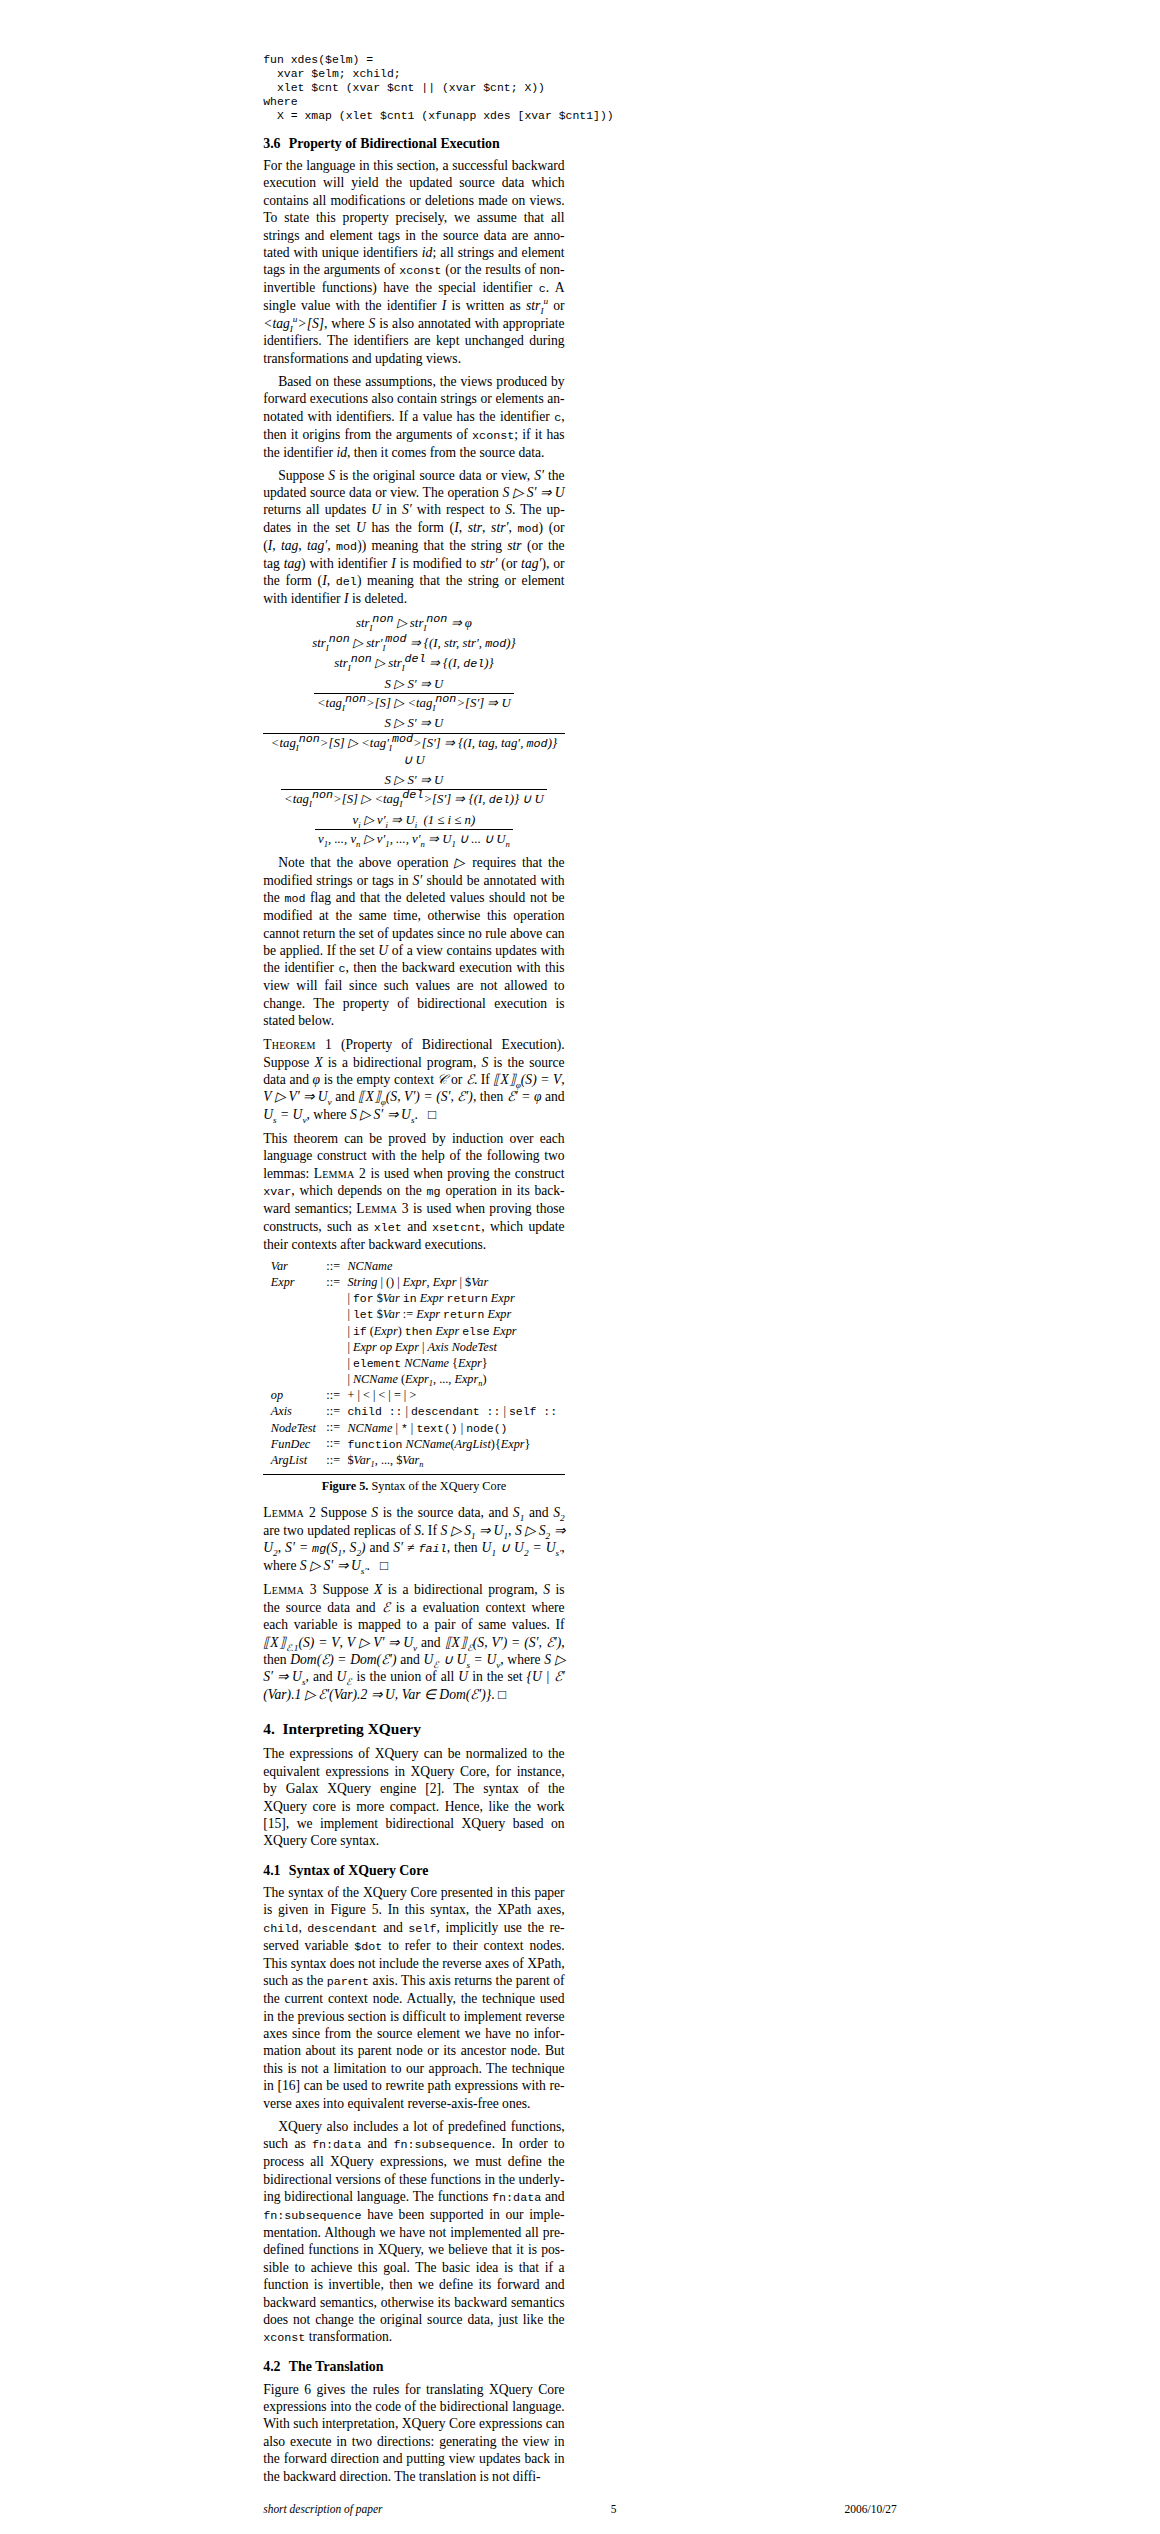fun xdes($elm) =
  xvar $elm; xchild;
  xlet $cnt (xvar $cnt || (xvar $cnt; X))
where
  X = xmap (xlet $cnt1 (xfunapp xdes [xvar $cnt1]))
3.6 Property of Bidirectional Execution
For the language in this section, a successful backward execution will yield the updated source data which contains all modifications or deletions made on views. To state this property precisely, we assume that all strings and element tags in the source data are annotated with unique identifiers id; all strings and element tags in the arguments of xconst (or the results of non-invertible functions) have the special identifier c. A single value with the identifier I is written as strIu or <tagIu>[S], where S is also annotated with appropriate identifiers. The identifiers are kept unchanged during transformations and updating views.
Based on these assumptions, the views produced by forward executions also contain strings or elements annotated with identifiers. If a value has the identifier c, then it origins from the arguments of xconst; if it has the identifier id, then it comes from the source data.
Suppose S is the original source data or view, S′ the updated source data or view. The operation S ▷ S′ ⇒ U returns all updates U in S′ with respect to S. The updates in the set U has the form (I, str, str′, mod) (or (I, tag, tag′, mod)) meaning that the string str (or the tag tag) with identifier I is modified to str′ (or tag′), or the form (I, del) meaning that the string or element with identifier I is deleted.
strInon ▷ strInon ⇒ φ
strInon ▷ str′Imod ⇒ {(I, str, str′, mod)}
strInon ▷ strIdel ⇒ {(I, del)}
S ▷ S′ ⇒ U <tagInon>[S] ▷ <tagInon>[S′] ⇒ U
S ▷ S′ ⇒ U <tagInon>[S] ▷ <tag′Imod>[S′] ⇒ {(I, tag, tag′, mod)} ∪ U
S ▷ S′ ⇒ U <tagInon>[S] ▷ <tagIdel>[S′] ⇒ {(I, del)} ∪ U
vi ▷ v′i ⇒ Ui (1 ≤ i ≤ n) v1, ..., vn ▷ v′1, ..., v′n ⇒ U1 ∪ ... ∪ Un
Note that the above operation ▷ requires that the modified strings or tags in S′ should be annotated with the mod flag and that the deleted values should not be modified at the same time, otherwise this operation cannot return the set of updates since no rule above can be applied. If the set U of a view contains updates with the identifier c, then the backward execution with this view will fail since such values are not allowed to change. The property of bidirectional execution is stated below.
Theorem 1 (Property of Bidirectional Execution). Suppose X is a bidirectional program, S is the source data and φ is the empty context 𝒞 or ℰ. If ⟦X⟧φ(S) = V, V ▷ V′ ⇒ Uv and ⟦X⟧φ(S, V′) = (S′, ℰ′), then ℰ′ = φ and Us = Uv, where S ▷ S′ ⇒ Us. □
This theorem can be proved by induction over each language construct with the help of the following two lemmas: Lemma 2 is used when proving the construct xvar, which depends on the mg operation in its backward semantics; Lemma 3 is used when proving those constructs, such as xlet and xsetcnt, which update their contexts after backward executions.
| Var | ::= | NCName |
| Expr | ::= | String / () / Expr , Expr / $ Var |
| | | / for $ Var in Expr return Expr |
| | | / let $ Var := Expr return Expr |
| | | / if ( Expr ) then Expr else Expr |
| | | / Expr op Expr / Axis NodeTest |
| | | / element NCName { Expr } |
| | | / NCName ( Expr 1 , ..., Expr n ) |
| op | ::= | + / < / < / = / > |
| Axis | ::= | child :: / descendant :: / self :: |
| NodeTest | ::= | NCName / * / text() / node() |
| FunDec | ::= | function NCName ( ArgList ){ Expr } |
| ArgList | ::= | $ Var 1 , ..., $ Var n |
Figure 5. Syntax of the XQuery Core
Lemma 2 Suppose S is the source data, and S1 and S2 are two updated replicas of S. If S ▷ S1 ⇒ U1, S ▷ S2 ⇒ U2, S′ = mg(S1, S2) and S′ ≠ fail, then U1 ∪ U2 = Us′, where S ▷ S′ ⇒ Us′. □
Lemma 3 Suppose X is a bidirectional program, S is the source data and ℰ is a evaluation context where each variable is mapped to a pair of same values. If ⟦X⟧ℰ.1(S) = V, V ▷ V′ ⇒ Uv and ⟦X⟧ℰ(S, V′) = (S′, ℰ′), then Dom(ℰ) = Dom(ℰ′) and Uℰ ∪ Us = Uv, where S ▷ S′ ⇒ Us, and Uℰ is the union of all U in the set {U | ℰ′(Var).1 ▷ ℰ′(Var).2 ⇒ U, Var ∈ Dom(ℰ′)}. □
4. Interpreting XQuery
The expressions of XQuery can be normalized to the equivalent expressions in XQuery Core, for instance, by Galax XQuery engine [2]. The syntax of the XQuery core is more compact. Hence, like the work [15], we implement bidirectional XQuery based on XQuery Core syntax.
4.1 Syntax of XQuery Core
The syntax of the XQuery Core presented in this paper is given in Figure 5. In this syntax, the XPath axes, child, descendant and self, implicitly use the reserved variable $dot to refer to their context nodes. This syntax does not include the reverse axes of XPath, such as the parent axis. This axis returns the parent of the current context node. Actually, the technique used in the previous section is difficult to implement reverse axes since from the source element we have no information about its parent node or its ancestor node. But this is not a limitation to our approach. The technique in [16] can be used to rewrite path expressions with reverse axes into equivalent reverse-axis-free ones.
XQuery also includes a lot of predefined functions, such as fn:data and fn:subsequence. In order to process all XQuery expressions, we must define the bidirectional versions of these functions in the underlying bidirectional language. The functions fn:data and fn:subsequence have been supported in our implementation. Although we have not implemented all predefined functions in XQuery, we believe that it is possible to achieve this goal. The basic idea is that if a function is invertible, then we define its forward and backward semantics, otherwise its backward semantics does not change the original source data, just like the xconst transformation.
4.2 The Translation
Figure 6 gives the rules for translating XQuery Core expressions into the code of the bidirectional language. With such interpretation, XQuery Core expressions can also execute in two directions: generating the view in the forward direction and putting view updates back in the backward direction. The translation is not diffi-
short description of paper 5 2006/10/27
========
# Task to carry out:
Word for word, set down each record shown above, omitting the pictures.

# Task solution:
fun xdes($elm) =
  xvar $elm; xchild;
  xlet $cnt (xvar $cnt || (xvar $cnt; X))
where
  X = xmap (xlet $cnt1 (xfunapp xdes [xvar $cnt1]))
3.6 Property of Bidirectional Execution
For the language in this section, a successful backward execution will yield the updated source data which contains all modifications or deletions made on views. To state this property precisely, we assume that all strings and element tags in the source data are annotated with unique identifiers id; all strings and element tags in the arguments of xconst (or the results of non-invertible functions) have the special identifier c. A single value with the identifier I is written as strIu or <tagIu>[S], where S is also annotated with appropriate identifiers. The identifiers are kept unchanged during transformations and updating views.
Based on these assumptions, the views produced by forward executions also contain strings or elements annotated with identifiers. If a value has the identifier c, then it origins from the arguments of xconst; if it has the identifier id, then it comes from the source data.
Suppose S is the original source data or view, S′ the updated source data or view. The operation S ▷ S′ ⇒ U returns all updates U in S′ with respect to S. The updates in the set U has the form (I, str, str′, mod) (or (I, tag, tag′, mod)) meaning that the string str (or the tag tag) with identifier I is modified to str′ (or tag′), or the form (I, del) meaning that the string or element with identifier I is deleted.
strInon ▷ strInon ⇒ φ
strInon ▷ str′Imod ⇒ {(I, str, str′, mod)}
strInon ▷ strIdel ⇒ {(I, del)}
S ▷ S′ ⇒ U <tagInon>[S] ▷ <tagInon>[S′] ⇒ U
S ▷ S′ ⇒ U <tagInon>[S] ▷ <tag′Imod>[S′] ⇒ {(I, tag, tag′, mod)} ∪ U
S ▷ S′ ⇒ U <tagInon>[S] ▷ <tagIdel>[S′] ⇒ {(I, del)} ∪ U
vi ▷ v′i ⇒ Ui (1 ≤ i ≤ n) v1, ..., vn ▷ v′1, ..., v′n ⇒ U1 ∪ ... ∪ Un
Note that the above operation ▷ requires that the modified strings or tags in S′ should be annotated with the mod flag and that the deleted values should not be modified at the same time, otherwise this operation cannot return the set of updates since no rule above can be applied. If the set U of a view contains updates with the identifier c, then the backward execution with this view will fail since such values are not allowed to change. The property of bidirectional execution is stated below.
Theorem 1 (Property of Bidirectional Execution). Suppose X is a bidirectional program, S is the source data and φ is the empty context 𝒞 or ℰ. If ⟦X⟧φ(S) = V, V ▷ V′ ⇒ Uv and ⟦X⟧φ(S, V′) = (S′, ℰ′), then ℰ′ = φ and Us = Uv, where S ▷ S′ ⇒ Us. □
This theorem can be proved by induction over each language construct with the help of the following two lemmas: Lemma 2 is used when proving the construct xvar, which depends on the mg operation in its backward semantics; Lemma 3 is used when proving those constructs, such as xlet and xsetcnt, which update their contexts after backward executions.
| Var | ::= | NCName |
| Expr | ::= | String / () / Expr , Expr / $ Var |
| | | / for $ Var in Expr return Expr |
| | | / let $ Var := Expr return Expr |
| | | / if ( Expr ) then Expr else Expr |
| | | / Expr op Expr / Axis NodeTest |
| | | / element NCName { Expr } |
| | | / NCName ( Expr 1 , ..., Expr n ) |
| op | ::= | + / < / < / = / > |
| Axis | ::= | child :: / descendant :: / self :: |
| NodeTest | ::= | NCName / * / text() / node() |
| FunDec | ::= | function NCName ( ArgList ){ Expr } |
| ArgList | ::= | $ Var 1 , ..., $ Var n |
Figure 5. Syntax of the XQuery Core
Lemma 2 Suppose S is the source data, and S1 and S2 are two updated replicas of S. If S ▷ S1 ⇒ U1, S ▷ S2 ⇒ U2, S′ = mg(S1, S2) and S′ ≠ fail, then U1 ∪ U2 = Us′, where S ▷ S′ ⇒ Us′. □
Lemma 3 Suppose X is a bidirectional program, S is the source data and ℰ is a evaluation context where each variable is mapped to a pair of same values. If ⟦X⟧ℰ.1(S) = V, V ▷ V′ ⇒ Uv and ⟦X⟧ℰ(S, V′) = (S′, ℰ′), then Dom(ℰ) = Dom(ℰ′) and Uℰ ∪ Us = Uv, where S ▷ S′ ⇒ Us, and Uℰ is the union of all U in the set {U | ℰ′(Var).1 ▷ ℰ′(Var).2 ⇒ U, Var ∈ Dom(ℰ′)}. □
4. Interpreting XQuery
The expressions of XQuery can be normalized to the equivalent expressions in XQuery Core, for instance, by Galax XQuery engine [2]. The syntax of the XQuery core is more compact. Hence, like the work [15], we implement bidirectional XQuery based on XQuery Core syntax.
4.1 Syntax of XQuery Core
The syntax of the XQuery Core presented in this paper is given in Figure 5. In this syntax, the XPath axes, child, descendant and self, implicitly use the reserved variable $dot to refer to their context nodes. This syntax does not include the reverse axes of XPath, such as the parent axis. This axis returns the parent of the current context node. Actually, the technique used in the previous section is difficult to implement reverse axes since from the source element we have no information about its parent node or its ancestor node. But this is not a limitation to our approach. The technique in [16] can be used to rewrite path expressions with reverse axes into equivalent reverse-axis-free ones.
XQuery also includes a lot of predefined functions, such as fn:data and fn:subsequence. In order to process all XQuery expressions, we must define the bidirectional versions of these functions in the underlying bidirectional language. The functions fn:data and fn:subsequence have been supported in our implementation. Although we have not implemented all predefined functions in XQuery, we believe that it is possible to achieve this goal. The basic idea is that if a function is invertible, then we define its forward and backward semantics, otherwise its backward semantics does not change the original source data, just like the xconst transformation.
4.2 The Translation
Figure 6 gives the rules for translating XQuery Core expressions into the code of the bidirectional language. With such interpretation, XQuery Core expressions can also execute in two directions: generating the view in the forward direction and putting view updates back in the backward direction. The translation is not diffi-
short description of paper 5 2006/10/27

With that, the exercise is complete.